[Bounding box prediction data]
--- START ---

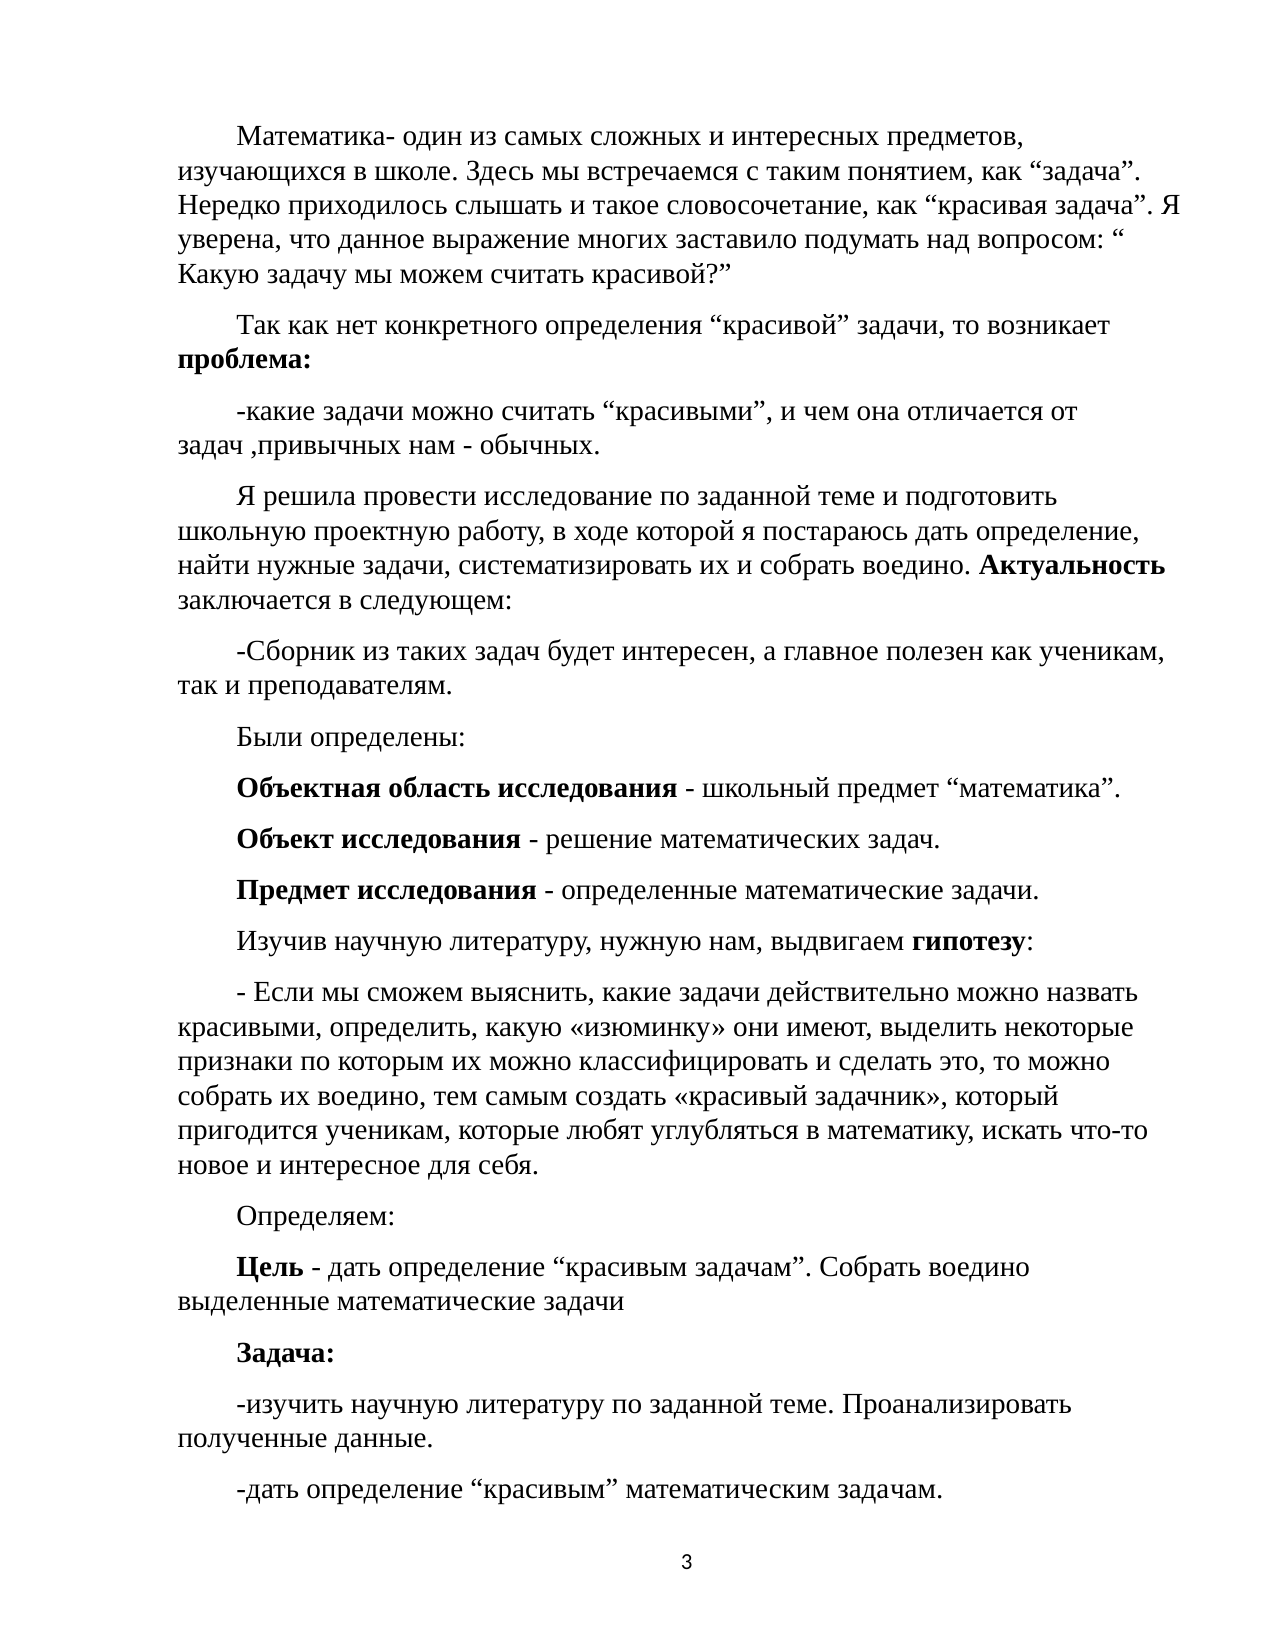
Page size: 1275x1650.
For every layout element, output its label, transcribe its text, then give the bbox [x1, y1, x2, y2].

text -Сборник из таких задач будет интересен, а главное полезен как ученикам, так и преподавателям. [177, 633, 1186, 701]
text Предмет исследования - определенные математические задачи. [177, 872, 1186, 906]
text Математика- один из самых сложных и интересных предметов, изучающихся в школе. Здесь мы встречаемся с таким понятием, как “задача”. Нередко приходилось слышать и такое словосочетание, как “красивая задача”. Я уверена, что данное выражение многих заставило подумать над вопросом: “ Какую задачу мы можем считать красивой?” [177, 118, 1186, 289]
text - Если мы сможем выяснить, какие задачи действительно можно назвать красивыми, определить, какую «изюминку» они имеют, выделить некоторые признаки по которым их можно классифицировать и сделать это, то можно собрать их воедино, тем самым создать «красивый задачник», который пригодится ученикам, которые любят углубляться в математику, искать что-то новое и интересное для себя. [177, 974, 1186, 1180]
text Так как нет конкретного определения “красивой” задачи, то возникает проблема: [177, 307, 1186, 375]
text Определяем: [177, 1198, 1186, 1231]
text Были определены: [177, 719, 1186, 752]
text Объектная область исследования - школьный предмет “математика”. [177, 770, 1186, 803]
text Цель - дать определение “красивым задачам”. Собрать воедино выделенные математические задачи [177, 1249, 1186, 1317]
text -изучить научную литературу по заданной теме. Проанализировать полученные данные. [177, 1386, 1186, 1454]
text Я решила провести исследование по заданной теме и подготовить школьную проектную работу, в ходе которой я постараюсь дать определение, найти нужные задачи, систематизировать их и собрать воедино. Актуальность заключается в следующем: [177, 478, 1186, 615]
text Объект исследования - решение математических задач. [177, 821, 1186, 854]
text Задача: [177, 1335, 1186, 1368]
text Изучив научную литературу, нужную нам, выдвигаем гипотезу: [177, 923, 1186, 957]
text -дать определение “красивым” математическим задачам. [177, 1471, 1186, 1505]
text -какие задачи можно считать “красивыми”, и чем она отличается от задач ,привычных нам - обычных. [177, 393, 1186, 461]
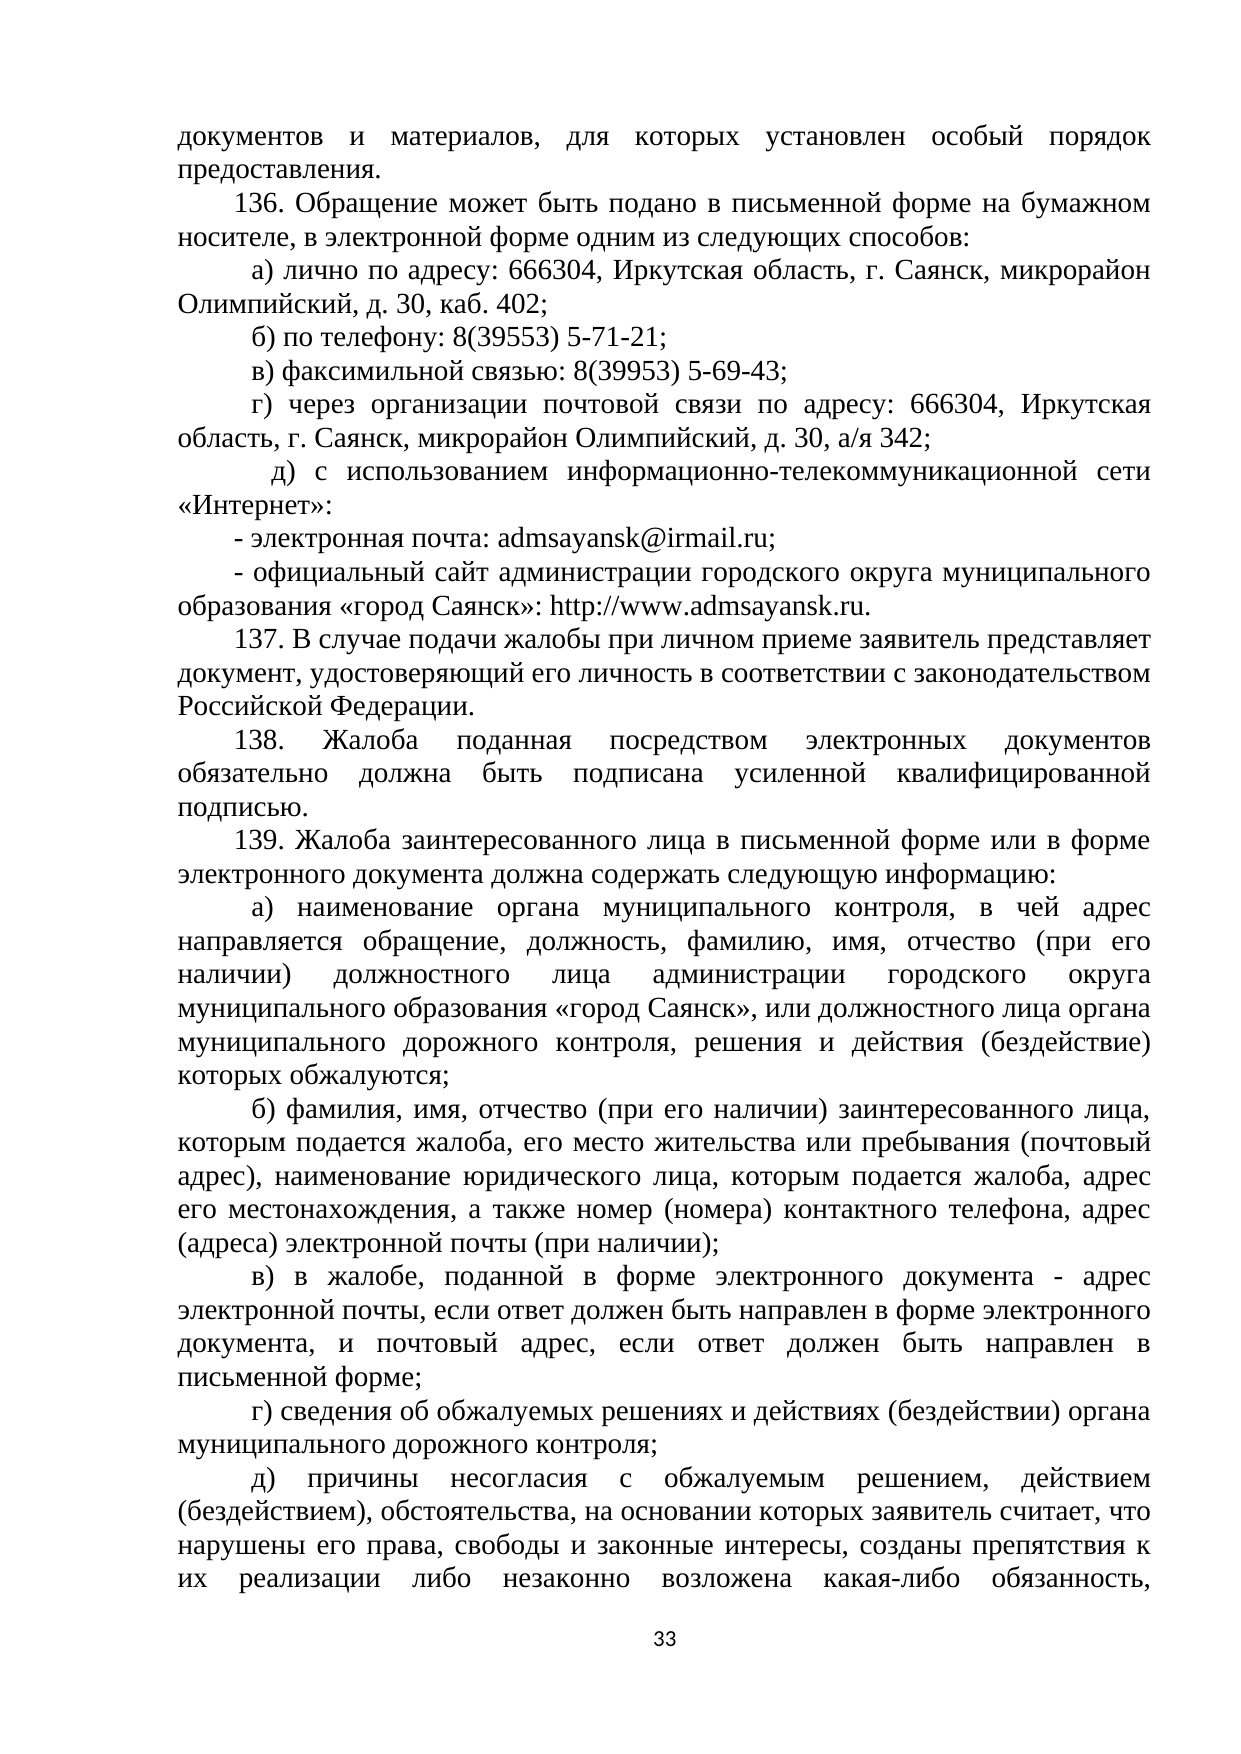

--- END ---

● Problem: Your task is a word-for-word transcription of the entries, leaving out all pictures.

● Result of the exercise:
Page size: 1275x1650.
For every layout element, output its label, transcribe its text, then give the bbox [x1, y1, x2, y2].

text -Сборник из таких задач будет интересен, а главное полезен как ученикам, так и преподавателям. [177, 633, 1186, 701]
text Предмет исследования - определенные математические задачи. [177, 872, 1186, 906]
text Математика- один из самых сложных и интересных предметов, изучающихся в школе. Здесь мы встречаемся с таким понятием, как “задача”. Нередко приходилось слышать и такое словосочетание, как “красивая задача”. Я уверена, что данное выражение многих заставило подумать над вопросом: “ Какую задачу мы можем считать красивой?” [177, 118, 1186, 289]
text - Если мы сможем выяснить, какие задачи действительно можно назвать красивыми, определить, какую «изюминку» они имеют, выделить некоторые признаки по которым их можно классифицировать и сделать это, то можно собрать их воедино, тем самым создать «красивый задачник», который пригодится ученикам, которые любят углубляться в математику, искать что-то новое и интересное для себя. [177, 974, 1186, 1180]
text Так как нет конкретного определения “красивой” задачи, то возникает проблема: [177, 307, 1186, 375]
text Определяем: [177, 1198, 1186, 1231]
text Были определены: [177, 719, 1186, 752]
text Объектная область исследования - школьный предмет “математика”. [177, 770, 1186, 803]
text Цель - дать определение “красивым задачам”. Собрать воедино выделенные математические задачи [177, 1249, 1186, 1317]
text -изучить научную литературу по заданной теме. Проанализировать полученные данные. [177, 1386, 1186, 1454]
text Я решила провести исследование по заданной теме и подготовить школьную проектную работу, в ходе которой я постараюсь дать определение, найти нужные задачи, систематизировать их и собрать воедино. Актуальность заключается в следующем: [177, 478, 1186, 615]
text Объект исследования - решение математических задач. [177, 821, 1186, 854]
text Задача: [177, 1335, 1186, 1368]
text Изучив научную литературу, нужную нам, выдвигаем гипотезу: [177, 923, 1186, 957]
text -дать определение “красивым” математическим задачам. [177, 1471, 1186, 1505]
text -какие задачи можно считать “красивыми”, и чем она отличается от задач ,привычных нам - обычных. [177, 393, 1186, 461]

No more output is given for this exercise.